HOW TO COMPLETE THIS TASK:
Look for the string "Silkscreen" in the listing below, then copy every line that has it.

---------------

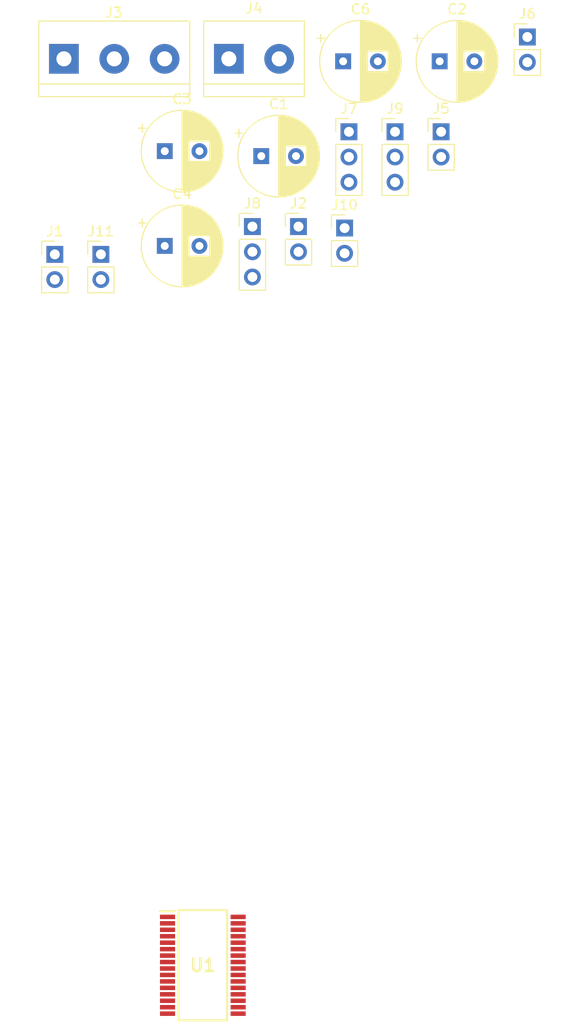
<source format=kicad_pcb>
(kicad_pcb (version 20211014) (generator pcbnew)

  (general
    (thickness 1.6)
  )

  (paper "A4")
  (layers
    (0 "F.Cu" signal)
    (31 "B.Cu" signal)
    (32 "B.Adhes" user "B.Adhesive")
    (33 "F.Adhes" user "F.Adhesive")
    (34 "B.Paste" user)
    (35 "F.Paste" user)
    (36 "B.SilkS" user "B.Silkscreen")
    (37 "F.SilkS" user "F.Silkscreen")
    (38 "B.Mask" user)
    (39 "F.Mask" user)
    (40 "Dwgs.User" user "User.Drawings")
    (41 "Cmts.User" user "User.Comments")
    (42 "Eco1.User" user "User.Eco1")
    (43 "Eco2.User" user "User.Eco2")
    (44 "Edge.Cuts" user)
    (45 "Margin" user)
    (46 "B.CrtYd" user "B.Courtyard")
    (47 "F.CrtYd" user "F.Courtyard")
    (48 "B.Fab" user)
    (49 "F.Fab" user)
    (50 "User.1" user)
    (51 "User.2" user)
    (52 "User.3" user)
    (53 "User.4" user)
    (54 "User.5" user)
    (55 "User.6" user)
    (56 "User.7" user)
    (57 "User.8" user)
    (58 "User.9" user)
  )

  (setup
    (pad_to_mask_clearance 0)
    (pcbplotparams
      (layerselection 0x00010fc_ffffffff)
      (disableapertmacros false)
      (usegerberextensions false)
      (usegerberattributes true)
      (usegerberadvancedattributes true)
      (creategerberjobfile true)
      (svguseinch false)
      (svgprecision 6)
      (excludeedgelayer true)
      (plotframeref false)
      (viasonmask false)
      (mode 1)
      (useauxorigin false)
      (hpglpennumber 1)
      (hpglpenspeed 20)
      (hpglpendiameter 15.000000)
      (dxfpolygonmode true)
      (dxfimperialunits true)
      (dxfusepcbnewfont true)
      (psnegative false)
      (psa4output false)
      (plotreference true)
      (plotvalue true)
      (plotinvisibletext false)
      (sketchpadsonfab false)
      (subtractmaskfromsilk false)
      (outputformat 1)
      (mirror false)
      (drillshape 1)
      (scaleselection 1)
      (outputdirectory "")
    )
  )

  (net 0 "")
  (net 1 "+15V")
  (net 2 "GND")
  (net 3 "-15V")
  (net 4 "Net-(C3-Pad1)")
  (net 5 "Net-(C4-Pad1)")
  (net 6 "Net-(C6-Pad1)")
  (net 7 "Audio R buffer")
  (net 8 "Audio L buffer")
  (net 9 "+3V3")
  (net 10 "Audio L")
  (net 11 "Audio R")
  (net 12 "OUTL")
  (net 13 "L-")
  (net 14 "L+")
  (net 15 "OUTR")
  (net 16 "R-")
  (net 17 "R+")
  (net 18 "Audio R out")
  (net 19 "Audio L out")
  (net 20 "Net-(R2-Pad1)")
  (net 21 "Net-(R1-Pad2)")
  (net 22 "SPI:MOSI")
  (net 23 "SPI:SCK")
  (net 24 "SPI:SS")

  (footprint "Capacitor_THT:CP_Radial_D8.0mm_P3.50mm" (layer "F.Cu") (at -36.580302 86.45))

  (footprint "Connector_PinHeader_2.54mm:PinHeader_1x02_P2.54mm_Vertical" (layer "F.Cu") (at -43.025 96.85))

  (footprint "Capacitor_THT:CP_Radial_D8.0mm_P3.50mm" (layer "F.Cu") (at -26.840302 86.95))

  (footprint "Capacitor_THT:CP_Radial_D8.0mm_P3.50mm" (layer "F.Cu") (at -36.580302 96))

  (footprint "Connector_PinHeader_2.54mm:PinHeader_1x02_P2.54mm_Vertical" (layer "F.Cu") (at -47.675 96.85))

  (footprint "TerminalBlock:TerminalBlock_bornier-3_P5.08mm" (layer "F.Cu") (at -46.755 77.15))

  (footprint "Capacitor_THT:CP_Radial_D8.0mm_P3.50mm" (layer "F.Cu") (at -18.580302 77.4))

  (footprint "Capacitor_THT:CP_Radial_D8.0mm_P3.50mm" (layer "F.Cu") (at -8.840302 77.4))

  (footprint "Connector_PinHeader_2.54mm:PinHeader_1x02_P2.54mm_Vertical" (layer "F.Cu") (at -18.435 94.2))

  (footprint "Connector_PinHeader_2.54mm:PinHeader_1x02_P2.54mm_Vertical" (layer "F.Cu") (at -8.695 84.5))

  (footprint "TerminalBlock:TerminalBlock_bornier-2_P5.08mm" (layer "F.Cu") (at -30.115 77.15))

  (footprint "Connector_PinHeader_2.54mm:PinHeader_1x02_P2.54mm_Vertical" (layer "F.Cu") (at 0.005 74.95))

  (footprint "Connector_PinHeader_2.54mm:PinHeader_1x03_P2.54mm_Vertical" (layer "F.Cu") (at -13.345 84.5))

  (footprint "Connector_PinHeader_2.54mm:PinHeader_1x03_P2.54mm_Vertical" (layer "F.Cu") (at -27.735 94.05))

  (footprint "Muses72323v:SOP65P760X145-32N" (layer "F.Cu") (at -32.738 168.475))

  (footprint "Connector_PinHeader_2.54mm:PinHeader_1x03_P2.54mm_Vertical" (layer "F.Cu") (at -17.995 84.5))

  (footprint "Connector_PinHeader_2.54mm:PinHeader_1x02_P2.54mm_Vertical" (layer "F.Cu") (at -23.085 94.05))

)

</source>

---------------

WORKED SOLUTION:
    (36 "B.SilkS" user "B.Silkscreen")
    (37 "F.SilkS" user "F.Silkscreen")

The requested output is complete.